As Harvard became more heavily invested in Harken, it took on an even larger role as an investor when it helped to create Harvard Anadarko Partnership (HAP) in December 1990—a move which helped Harken to remain solvent and which HarvardWatch has compared to the off-the-book shadow companies and partnerships used at Enron.

Meyer, for his part, describes the partnership as the “antithesis” of Enron’s partnerships.

Meyer says HMC formed HAP because it only wanted to focus on Harken’s oil and gas properties, and not its other businesses—including convenience stores for gas stations and gas pipelines.

“This was set up with a legitimate business purpose,” Meyer says.

At the same time, unlike the fake companies set up by Enron executives, the formation of the partnership made HMC liable for the debt associated with Harken properties, Meyer says.

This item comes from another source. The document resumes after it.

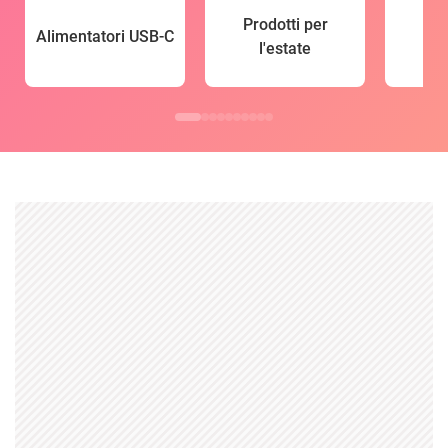
Prodotti per
Alimentatori USB-C
l'estate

Meyer adds that unlike Enron, “all material aspects of the partnerships and economic arrangements between the partnership and Harken” were included in SEC filings.

HarvardWatch claims in its October report that “following the transfer of Harken’s debts into HAP, Harken experienced the largest increase in its stock price for the six-year period between 1988 and 1994.”

However, that stock price bump did not come until almost 18 months after the partnership was created and, in the year following HAP’s creation, Harken’s stock price in fact declined.

Meyer posits that Harken’s stock price rose following a surge in the natural gas price, which rose nearly 60 percent in the same time as the stock spike.